Early on in this process, I contacted my local newspaper. They reached out to the hospital in question, and were met with a "very hostile" response. They immediately deflected from any HIPAA violations and explained that I (the source) am in violation of the Electronic Communications Privacy Act of 1986.

This was enough to scare me off completely. I've nuked all log files from my systems and stopped collecting data. The reporters want to know how I would like to proceed. Originally, I was going to get full credit for the find in their article. But now, I at least need to be anonymous, and am thinking about asking them not to run the story at all.

Among the replies there doesn't seem to be consensus on whether simply receiving pager messages in the USA is legal or not.
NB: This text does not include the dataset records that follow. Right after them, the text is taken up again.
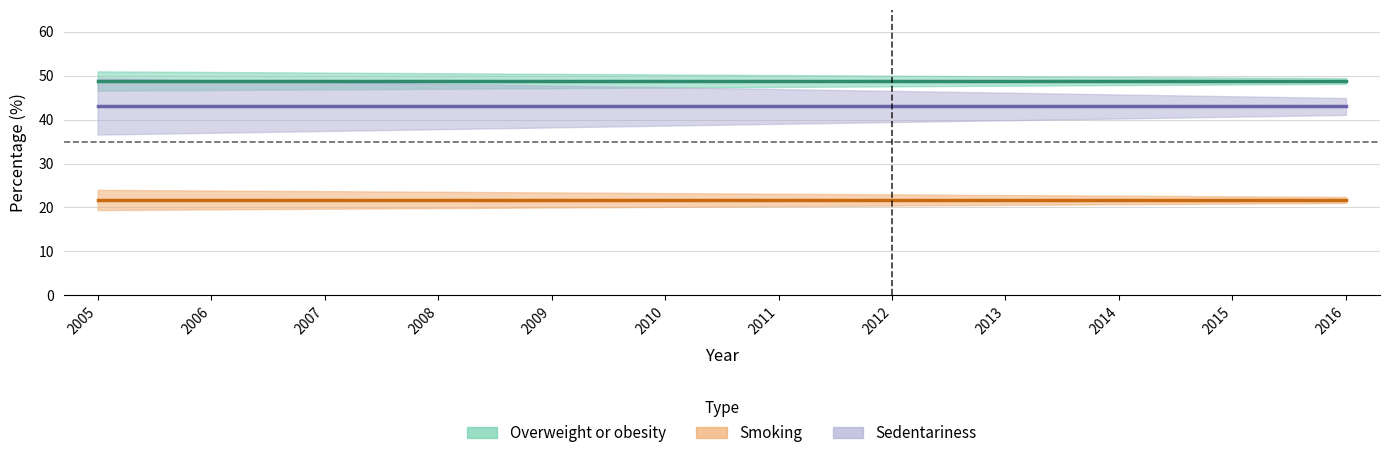

What is the average value of the Smoking series?

21.8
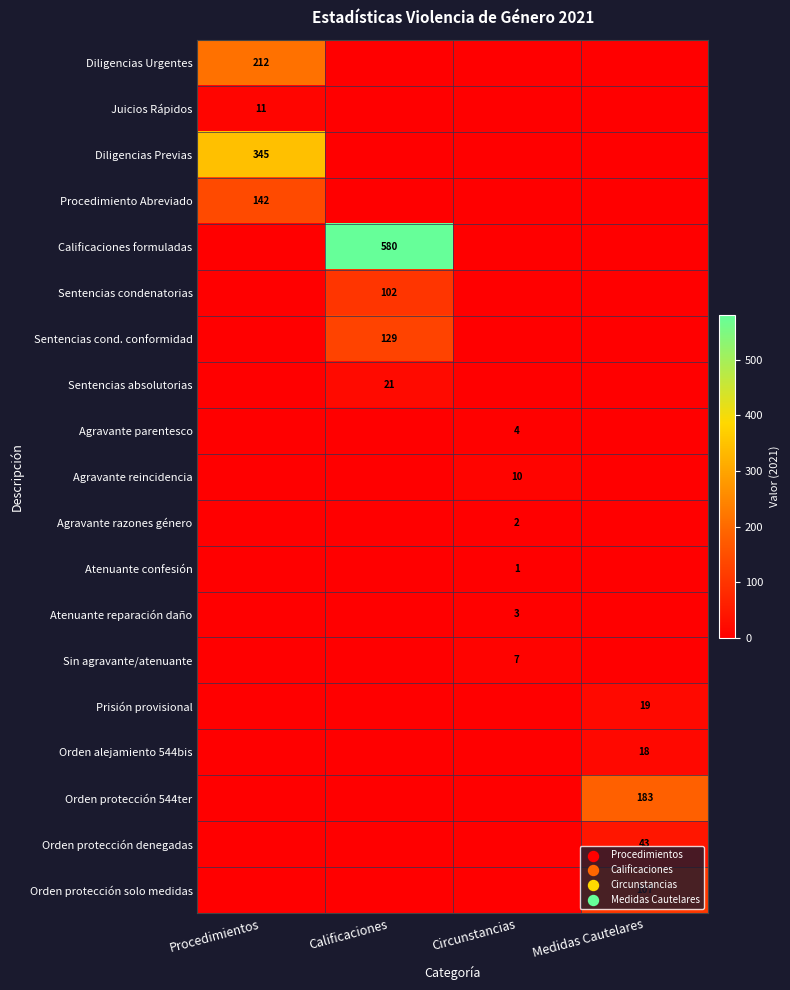

The value of Agravante parentesco at Circunstancias is 4. True or false?

True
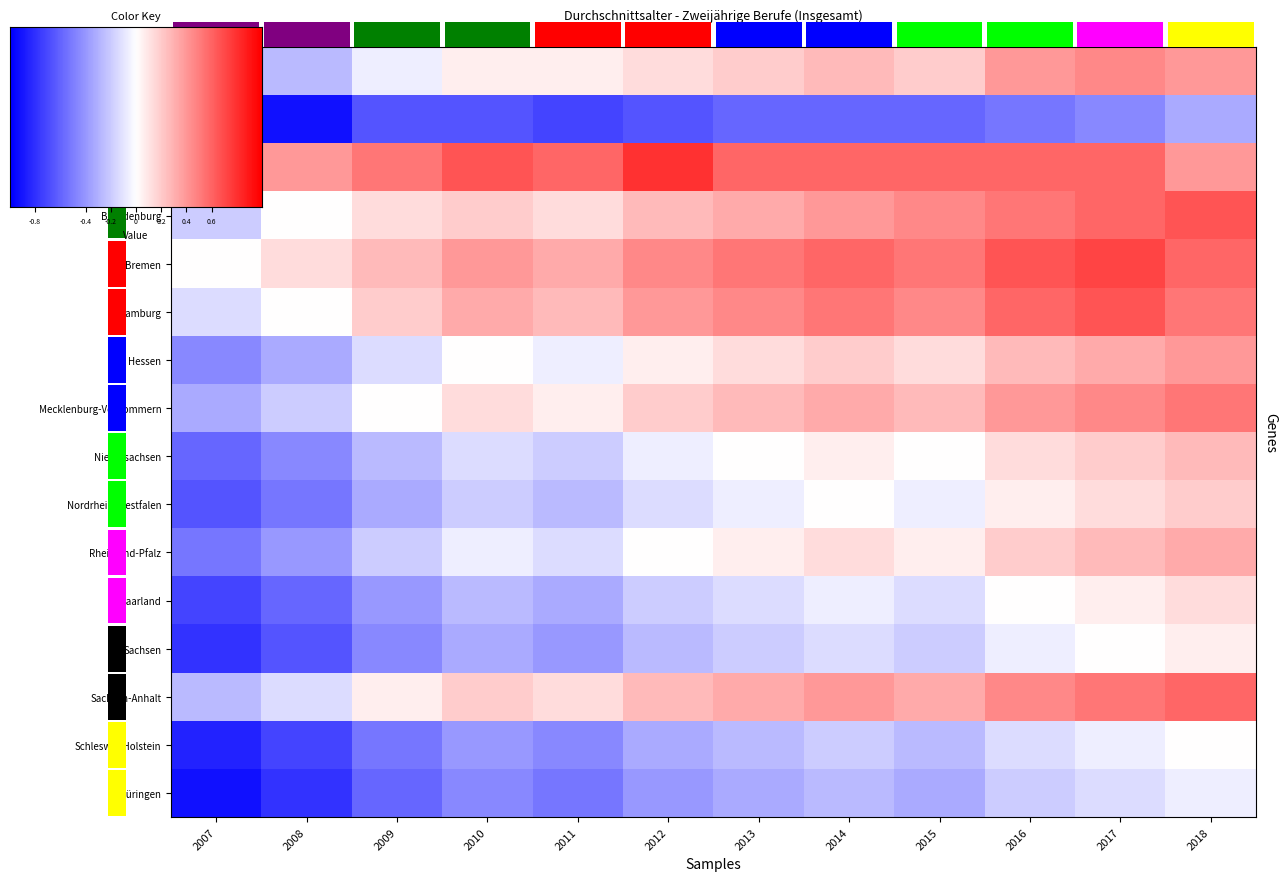

What is the minimum value shown in the chart?

-1.0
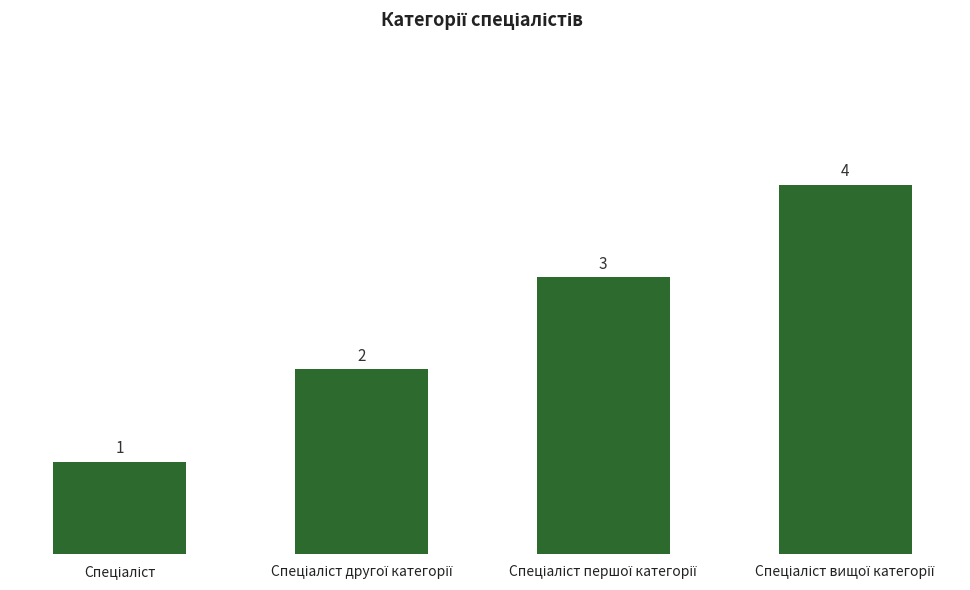

How many series are shown in this chart?

1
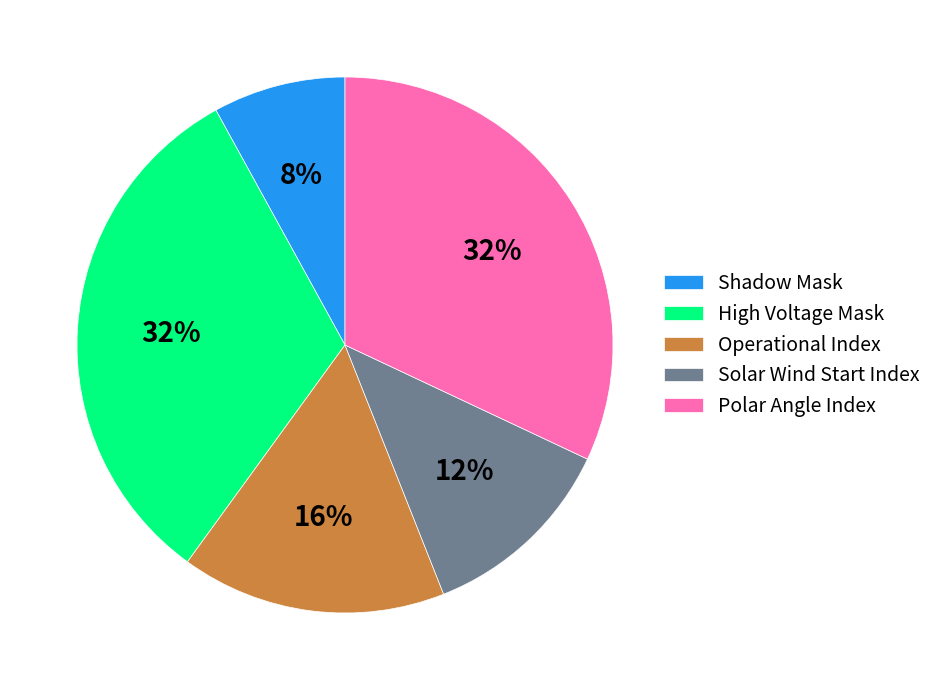

Does Polar Angle Index represent more than half of the total?

No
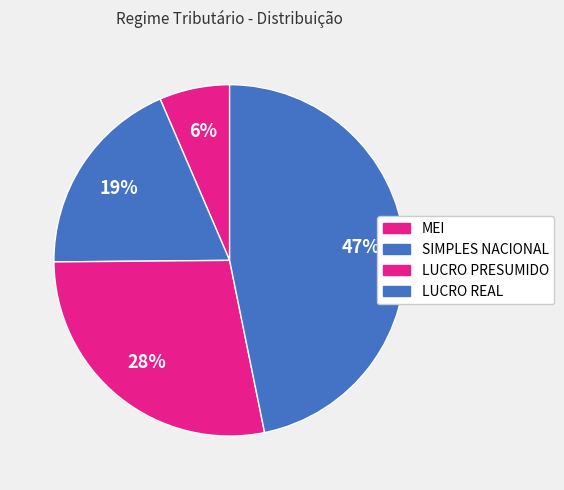

How many segments does this pie chart have?

4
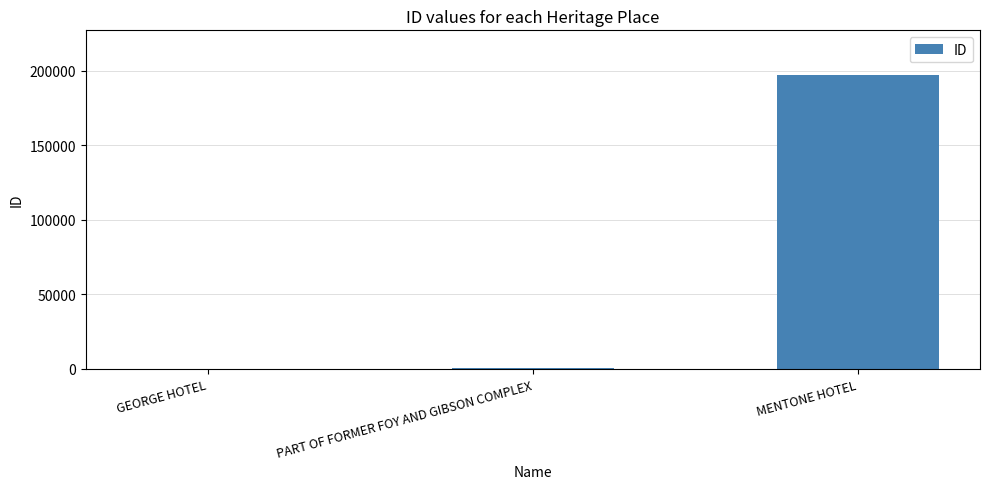

At which category does the chart reach its peak across all series?

MENTONE HOTEL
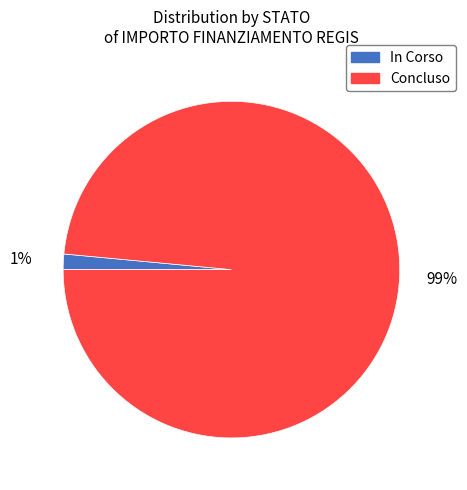

Rank the categories by value from highest to lowest.

Concluso, In Corso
In the past we've seen similar attempts to bring attention to these privacy breaches, such as an art installation in New York called Holypager, which simply continuously printed out all pager messages that were received with a HackRF for gallery patrons to read.

HolyPager Art Installation. HackRF One, Antenna and Raspberry Pi seen under the shelf.
HolyPager Art Installation. Printing pager messages continuously.